Praise for Jay Rogoff
"[Rogoff's] poetry takes a visible art of movement and translates the feelings it evokes and the history it records into delicate words.... But Rogoff also has an amazing knack for the humor in humanity, as a slew of death-defying poems demonstrates." -- Andrew Burstein, The Baton Rouge Advocate
"Quite simply, I love the gravitational, poetic pull of Rogoff 's work." -- Renée E. D'Aoust, Notre Dame Review
The poems in Jay Rogoff's Venera explore varieties of love, both sacred and profane, by drawing from the natural world, personal intimacy, and the human imagination as evoked in biblical narratives and art. Rogoff reveals how devotion's many guises collide to startle us: a husband consoles his wife after she is awakened by an imaginary child, a man daydreams of his kindergarten crush, Abraham's fear of God perplexes his love for Isaac, and the Virgin Mary, stunned by the angel Gabriel's inhuman beauty, contemplates the decades of purity that stretch ahead.

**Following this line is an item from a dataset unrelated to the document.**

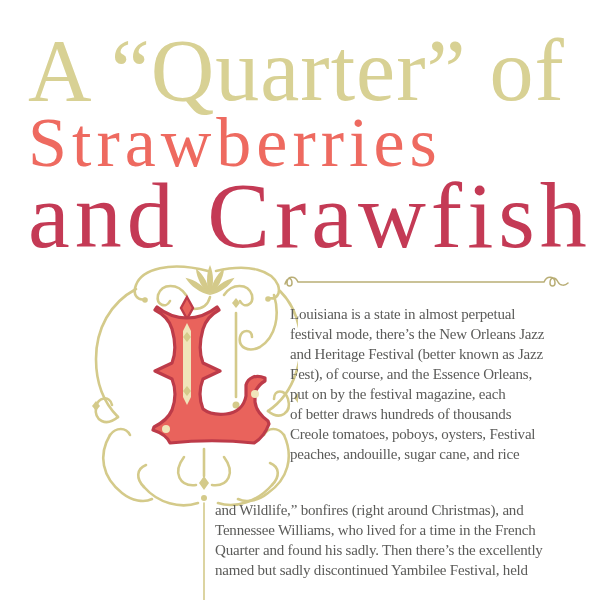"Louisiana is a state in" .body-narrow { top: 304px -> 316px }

In Venera's title sonnet sequence, inspired by visions of the feminine depicted in the works of Renaissance painter Jan van Eyck, such collisions evolve into collusions. As Rogoff weds elevated language to plainspokenness and sets the erotic alongside the miraculous, the beloved accumulates many identities -- everyone's mother and everyone's daughter, the laboring handmaid and the Queen of heaven, the fertile field and the elusive bride.
Rogoff's poems allow us to ponder the contradictory human concoctions of love, detailing how they drive us to venerate the sacred while also submitting to the power of the sensuous.